For creating a toy xcube dataset you can execute the command-line below. Please adjust the paths to your needs:

$ xcube gen -o "your/output/path/demo_SST_xcube.zarr" -c examples/gen/config_files/xcube_sst_demo_config.yml --sort examples/gen/data/*.nc

The configuration file specifies the input processor, which in this case is the default one. The output size is 10240, 5632. The bounding box of the data cube is given by output_region in the configuration file. The output format (output_writer_name) is defined as well. The chunking of the dimensions can be set by the chunksizes attribute of the output_writer_params parameter, and in the example configuration file the chunking is set for latitude and longitude. If the chunking is not set, a automatic chunking is applied. The spatial resampling method (output_resampling) is set to ‘nearest’ and the configuration file contains only one variable which will be included into the xcube dataset - ‘analysed-sst’.

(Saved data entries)
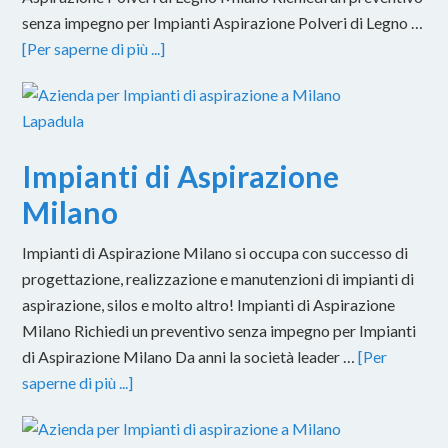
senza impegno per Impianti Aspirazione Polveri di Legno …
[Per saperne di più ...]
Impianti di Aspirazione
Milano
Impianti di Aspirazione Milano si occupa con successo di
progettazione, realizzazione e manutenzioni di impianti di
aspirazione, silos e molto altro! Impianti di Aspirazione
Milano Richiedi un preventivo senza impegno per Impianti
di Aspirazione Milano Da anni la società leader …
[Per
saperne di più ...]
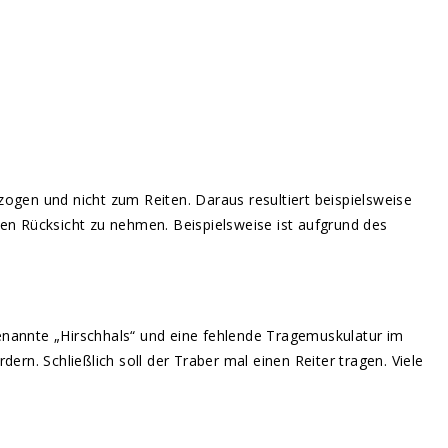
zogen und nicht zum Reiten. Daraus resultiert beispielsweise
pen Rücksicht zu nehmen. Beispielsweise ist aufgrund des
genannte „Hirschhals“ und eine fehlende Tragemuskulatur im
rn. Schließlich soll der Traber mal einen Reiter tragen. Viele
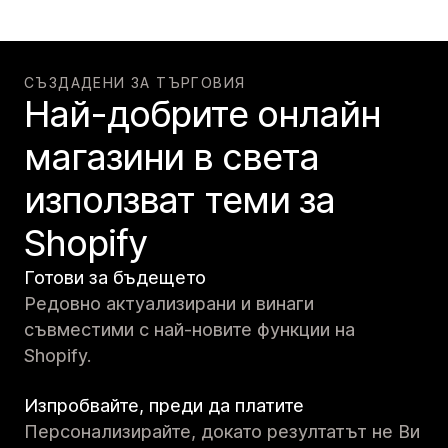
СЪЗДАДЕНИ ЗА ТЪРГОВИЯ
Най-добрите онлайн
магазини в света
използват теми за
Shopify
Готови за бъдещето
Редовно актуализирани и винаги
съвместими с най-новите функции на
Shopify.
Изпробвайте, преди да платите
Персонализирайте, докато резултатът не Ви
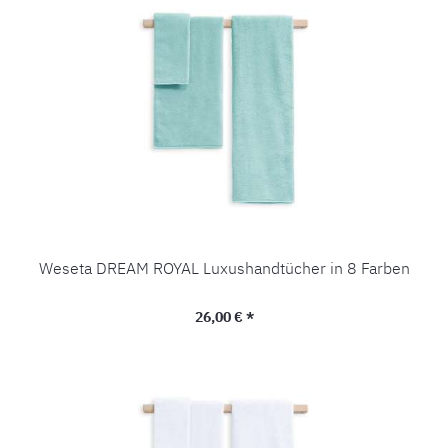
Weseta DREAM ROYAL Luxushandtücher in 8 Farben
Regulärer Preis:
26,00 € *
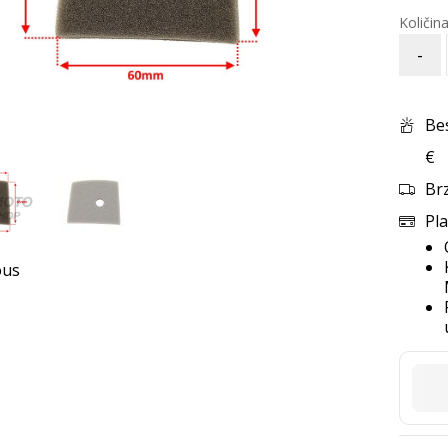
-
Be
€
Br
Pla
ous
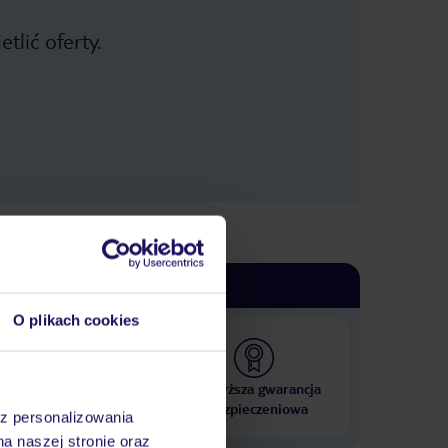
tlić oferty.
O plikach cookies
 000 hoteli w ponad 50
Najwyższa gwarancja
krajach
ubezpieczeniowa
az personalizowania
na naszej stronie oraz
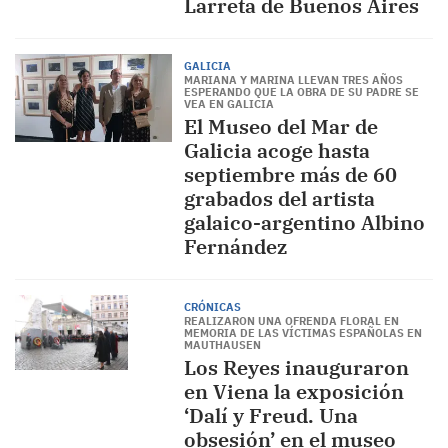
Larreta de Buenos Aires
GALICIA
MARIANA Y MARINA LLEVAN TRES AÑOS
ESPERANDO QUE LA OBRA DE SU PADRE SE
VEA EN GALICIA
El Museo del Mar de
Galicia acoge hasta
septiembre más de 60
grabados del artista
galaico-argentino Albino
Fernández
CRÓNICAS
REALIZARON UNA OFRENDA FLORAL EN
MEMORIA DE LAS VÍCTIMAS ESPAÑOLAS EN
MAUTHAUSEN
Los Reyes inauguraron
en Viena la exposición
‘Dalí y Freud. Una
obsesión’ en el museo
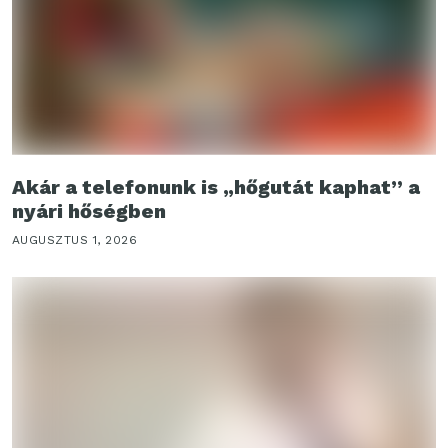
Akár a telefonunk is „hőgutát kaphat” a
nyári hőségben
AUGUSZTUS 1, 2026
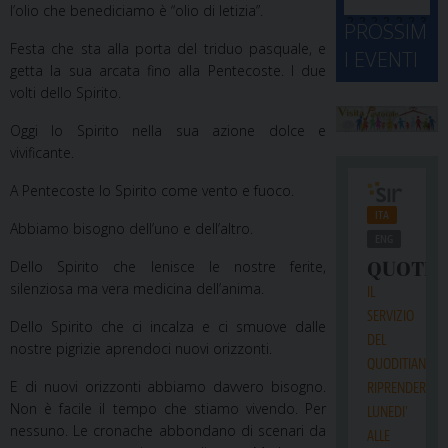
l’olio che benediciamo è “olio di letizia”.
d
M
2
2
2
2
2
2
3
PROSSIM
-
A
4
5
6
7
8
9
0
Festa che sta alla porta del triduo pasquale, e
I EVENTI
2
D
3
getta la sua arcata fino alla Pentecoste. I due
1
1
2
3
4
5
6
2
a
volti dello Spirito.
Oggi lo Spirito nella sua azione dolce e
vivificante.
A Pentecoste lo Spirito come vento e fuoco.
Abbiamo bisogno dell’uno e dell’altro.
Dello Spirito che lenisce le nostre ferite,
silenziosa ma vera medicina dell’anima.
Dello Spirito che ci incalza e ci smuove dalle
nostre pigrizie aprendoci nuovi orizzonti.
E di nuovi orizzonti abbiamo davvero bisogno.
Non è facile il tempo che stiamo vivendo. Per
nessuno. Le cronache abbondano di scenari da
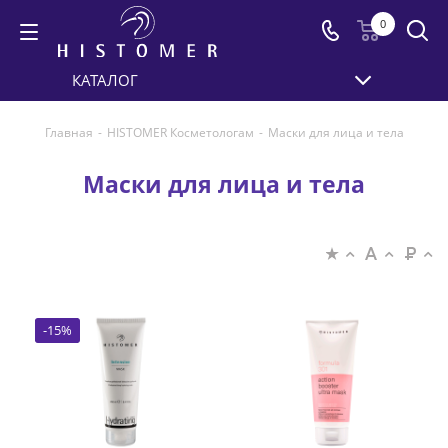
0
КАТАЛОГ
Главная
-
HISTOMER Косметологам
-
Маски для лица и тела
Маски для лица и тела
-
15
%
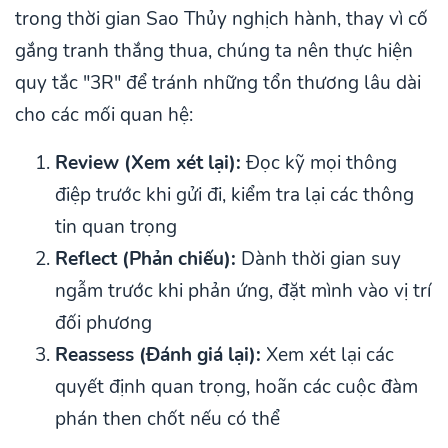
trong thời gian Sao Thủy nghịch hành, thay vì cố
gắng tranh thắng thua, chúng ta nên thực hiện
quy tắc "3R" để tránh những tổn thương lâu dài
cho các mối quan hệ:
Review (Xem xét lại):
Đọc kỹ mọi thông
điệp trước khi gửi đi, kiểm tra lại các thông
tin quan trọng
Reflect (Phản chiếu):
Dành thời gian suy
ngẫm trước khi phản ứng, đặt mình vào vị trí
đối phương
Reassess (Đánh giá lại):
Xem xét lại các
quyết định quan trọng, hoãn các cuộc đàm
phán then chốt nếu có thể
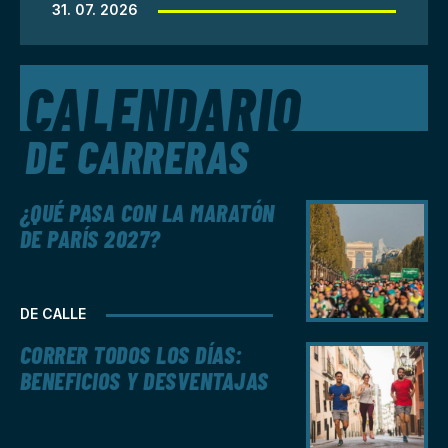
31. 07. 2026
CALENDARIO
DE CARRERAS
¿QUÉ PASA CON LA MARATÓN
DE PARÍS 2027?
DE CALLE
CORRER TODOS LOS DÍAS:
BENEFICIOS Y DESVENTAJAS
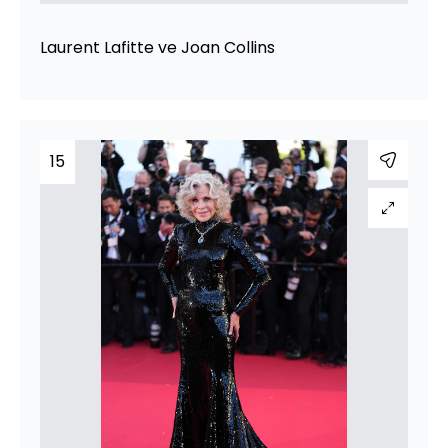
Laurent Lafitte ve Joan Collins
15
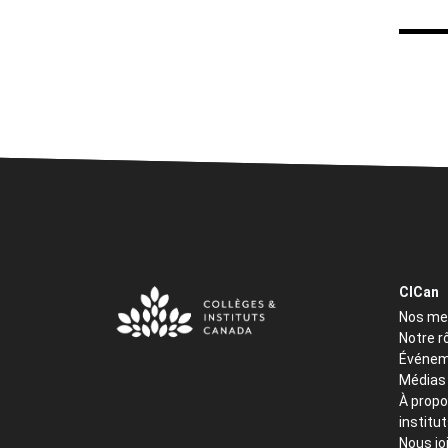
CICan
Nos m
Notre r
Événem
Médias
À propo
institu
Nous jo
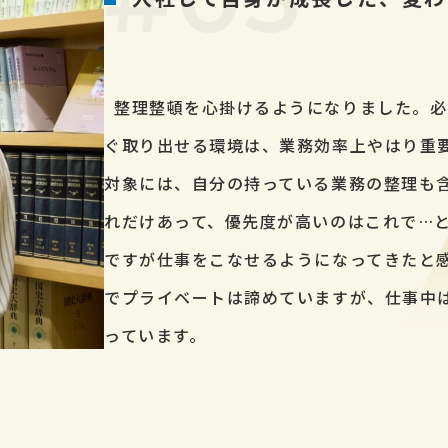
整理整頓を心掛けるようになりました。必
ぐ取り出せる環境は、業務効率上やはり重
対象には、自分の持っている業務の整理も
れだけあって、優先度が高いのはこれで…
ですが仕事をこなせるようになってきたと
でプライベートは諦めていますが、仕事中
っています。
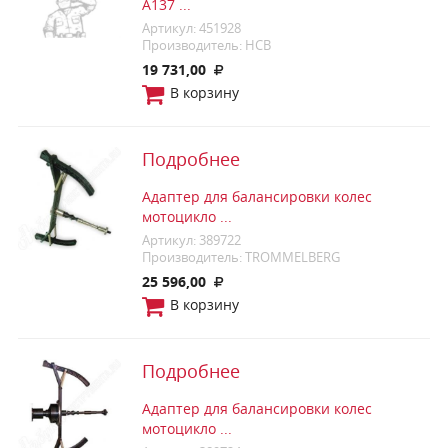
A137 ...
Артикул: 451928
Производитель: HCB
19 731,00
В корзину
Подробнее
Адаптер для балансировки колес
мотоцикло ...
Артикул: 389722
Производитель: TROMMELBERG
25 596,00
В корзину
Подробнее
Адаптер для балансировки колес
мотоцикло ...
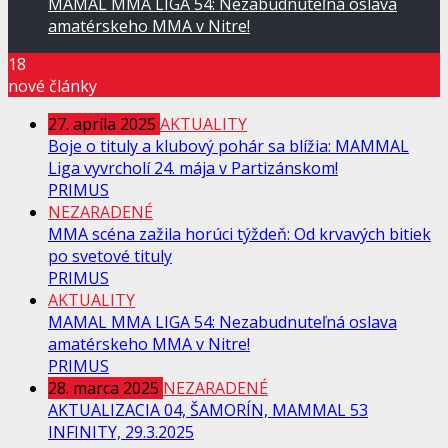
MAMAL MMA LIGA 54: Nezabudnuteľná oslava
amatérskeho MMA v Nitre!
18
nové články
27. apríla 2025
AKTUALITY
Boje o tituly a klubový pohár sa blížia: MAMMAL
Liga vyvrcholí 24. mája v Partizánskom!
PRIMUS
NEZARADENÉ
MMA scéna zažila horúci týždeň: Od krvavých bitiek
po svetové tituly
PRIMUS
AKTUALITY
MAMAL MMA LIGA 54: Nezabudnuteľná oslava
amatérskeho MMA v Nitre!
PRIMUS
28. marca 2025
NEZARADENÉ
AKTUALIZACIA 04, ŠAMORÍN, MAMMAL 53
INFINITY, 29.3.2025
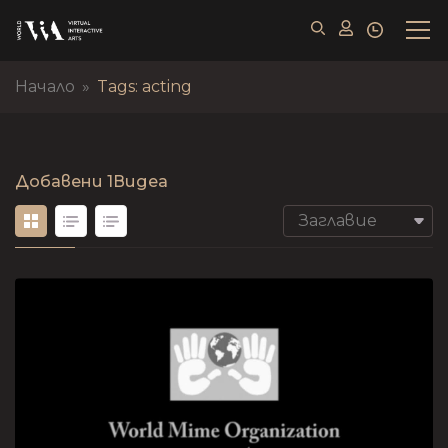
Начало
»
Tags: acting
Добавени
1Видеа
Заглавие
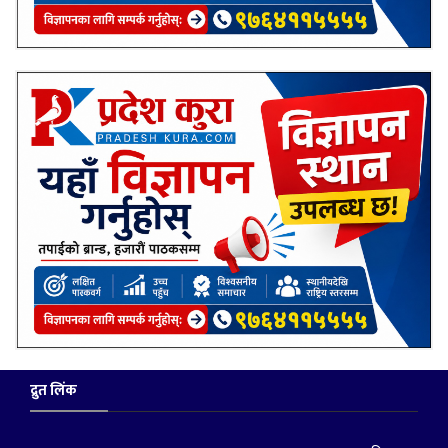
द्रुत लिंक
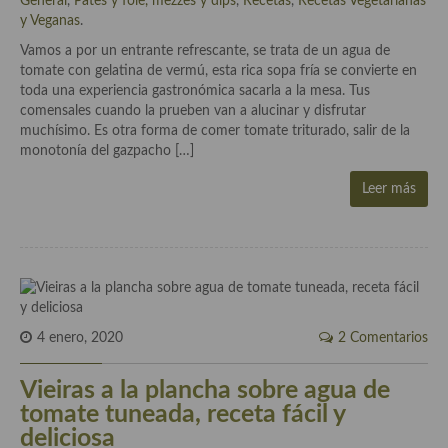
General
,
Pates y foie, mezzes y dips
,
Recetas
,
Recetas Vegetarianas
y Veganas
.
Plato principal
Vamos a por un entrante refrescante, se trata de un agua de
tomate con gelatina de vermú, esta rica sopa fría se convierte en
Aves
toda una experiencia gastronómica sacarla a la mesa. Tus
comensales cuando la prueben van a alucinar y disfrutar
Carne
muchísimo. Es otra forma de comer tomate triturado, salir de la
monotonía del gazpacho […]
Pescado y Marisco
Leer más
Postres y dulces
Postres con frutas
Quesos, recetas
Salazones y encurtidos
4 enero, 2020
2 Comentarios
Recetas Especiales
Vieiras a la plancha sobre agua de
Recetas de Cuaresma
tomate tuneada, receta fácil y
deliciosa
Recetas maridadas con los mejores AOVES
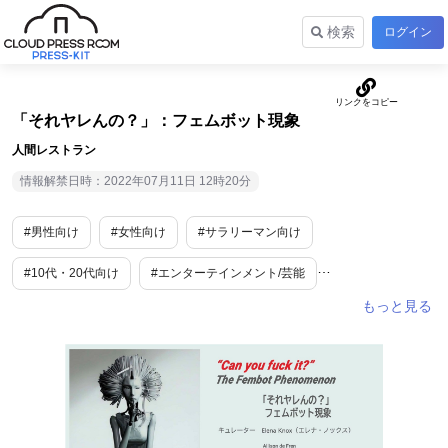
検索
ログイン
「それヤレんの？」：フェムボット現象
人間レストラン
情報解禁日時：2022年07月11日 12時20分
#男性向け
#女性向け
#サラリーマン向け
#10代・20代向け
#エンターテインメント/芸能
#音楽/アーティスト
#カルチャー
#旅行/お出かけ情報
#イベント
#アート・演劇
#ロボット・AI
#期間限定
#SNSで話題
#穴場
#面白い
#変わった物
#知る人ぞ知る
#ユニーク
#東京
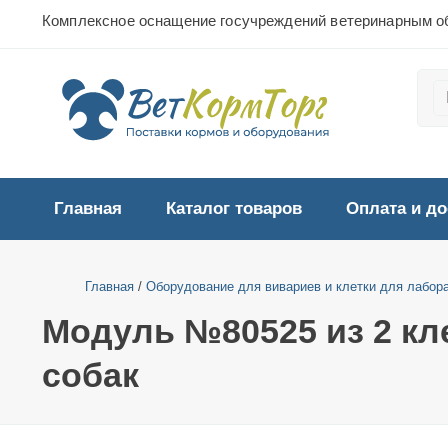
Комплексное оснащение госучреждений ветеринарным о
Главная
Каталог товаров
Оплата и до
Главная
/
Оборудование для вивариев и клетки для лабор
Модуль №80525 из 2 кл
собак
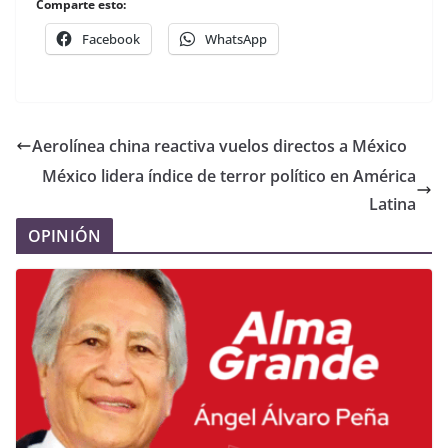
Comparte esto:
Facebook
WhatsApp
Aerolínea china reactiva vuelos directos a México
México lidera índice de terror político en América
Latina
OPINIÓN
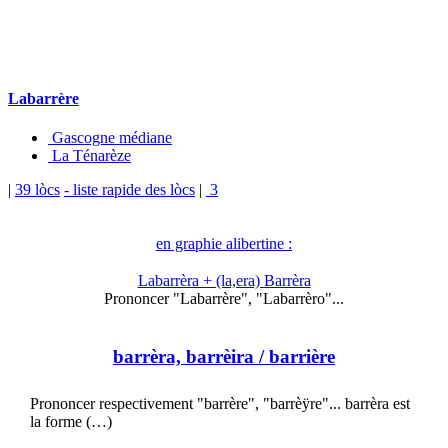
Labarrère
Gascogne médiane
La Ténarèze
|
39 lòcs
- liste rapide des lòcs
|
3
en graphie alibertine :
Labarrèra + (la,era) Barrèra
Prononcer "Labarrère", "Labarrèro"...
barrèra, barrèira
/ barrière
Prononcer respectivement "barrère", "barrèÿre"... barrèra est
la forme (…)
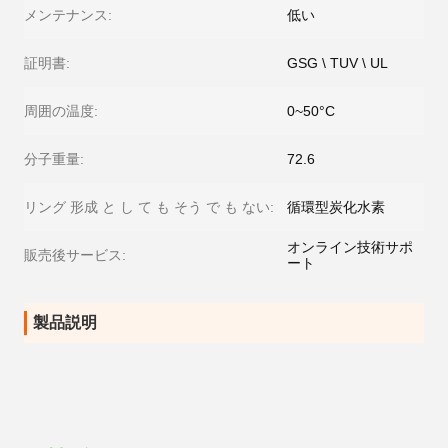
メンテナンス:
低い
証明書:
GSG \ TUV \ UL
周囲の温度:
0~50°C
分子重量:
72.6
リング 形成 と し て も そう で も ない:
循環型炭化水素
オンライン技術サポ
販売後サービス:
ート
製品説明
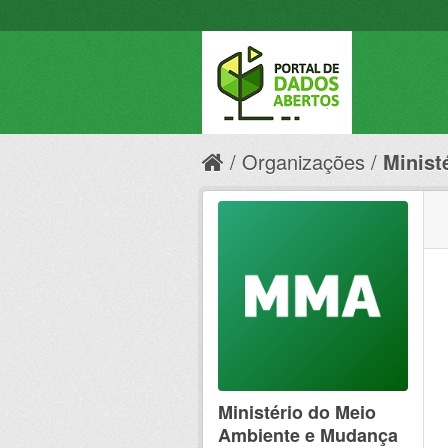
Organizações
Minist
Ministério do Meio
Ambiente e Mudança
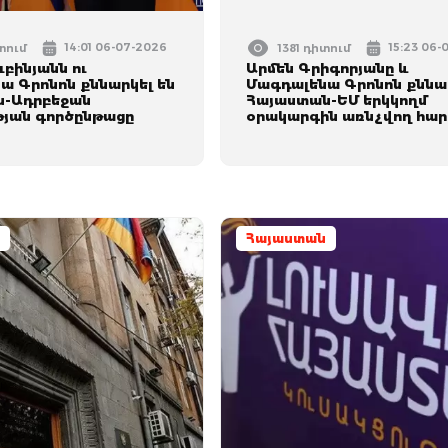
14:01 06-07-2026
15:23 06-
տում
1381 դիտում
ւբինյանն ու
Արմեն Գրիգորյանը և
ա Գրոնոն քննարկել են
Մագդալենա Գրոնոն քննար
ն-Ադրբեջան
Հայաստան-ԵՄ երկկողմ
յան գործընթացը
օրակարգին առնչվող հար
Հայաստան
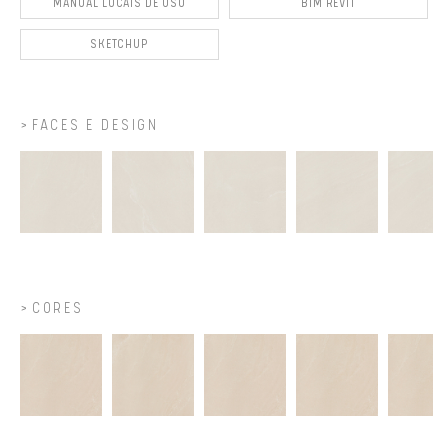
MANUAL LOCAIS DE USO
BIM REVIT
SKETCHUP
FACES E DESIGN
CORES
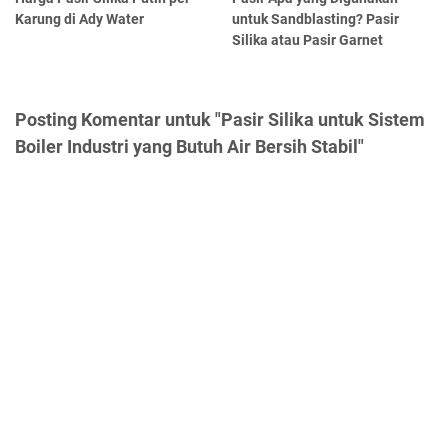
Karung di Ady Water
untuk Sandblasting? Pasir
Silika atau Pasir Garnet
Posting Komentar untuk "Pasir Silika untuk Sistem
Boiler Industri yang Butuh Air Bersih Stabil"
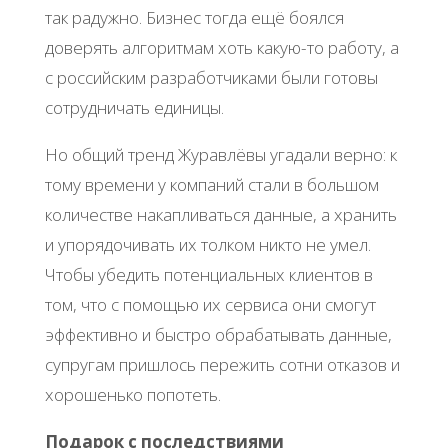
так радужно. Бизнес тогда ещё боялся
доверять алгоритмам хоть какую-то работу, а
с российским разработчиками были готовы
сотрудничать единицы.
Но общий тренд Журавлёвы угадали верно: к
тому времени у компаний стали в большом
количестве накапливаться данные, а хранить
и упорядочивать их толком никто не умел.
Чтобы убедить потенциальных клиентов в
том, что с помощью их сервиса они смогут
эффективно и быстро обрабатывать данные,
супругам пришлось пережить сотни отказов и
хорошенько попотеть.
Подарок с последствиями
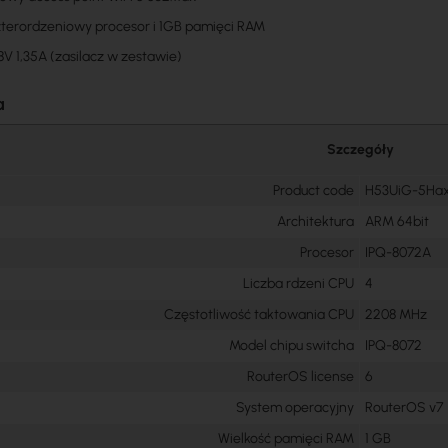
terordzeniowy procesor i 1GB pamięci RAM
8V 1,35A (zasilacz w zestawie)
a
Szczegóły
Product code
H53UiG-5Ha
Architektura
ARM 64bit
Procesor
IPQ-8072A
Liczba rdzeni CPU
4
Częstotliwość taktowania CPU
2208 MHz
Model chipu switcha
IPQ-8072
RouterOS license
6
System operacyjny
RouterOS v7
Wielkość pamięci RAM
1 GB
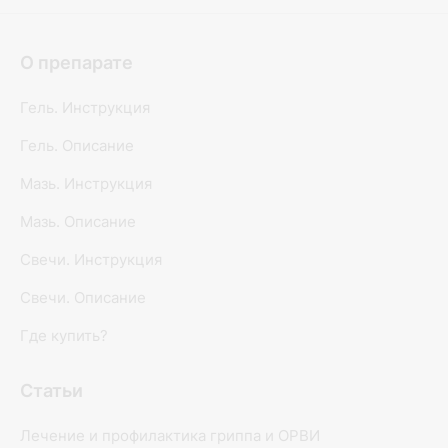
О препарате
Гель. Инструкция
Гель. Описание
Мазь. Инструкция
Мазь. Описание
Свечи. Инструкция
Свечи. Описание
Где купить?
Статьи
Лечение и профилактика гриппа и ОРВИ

## [Exercise requirements]
Carry on the walkthrough on generating a toy xcube dataset, starting after its last sentence.

## [Written answer]
The Analysed Sea Surface Temperature data set contains the variable already as needed. This means no pixel masking needs to be applied. However, this might differ depending on the input data. You can take a look at a configuration file which takes Sentinel-3 Ocean and Land Colour Instrument (OLCI) as input files, which is a bit more complex. The advantage of using pixel expressions is, that the generated cube contains only valid pixels and the user of the data cube does not have to worry about something like land-masking or invalid values. Furthermore, the generated data cube is spatially regular. This means the data are aligned on a common spatial grid and cover the same region. The time stamps are kept from the input data set.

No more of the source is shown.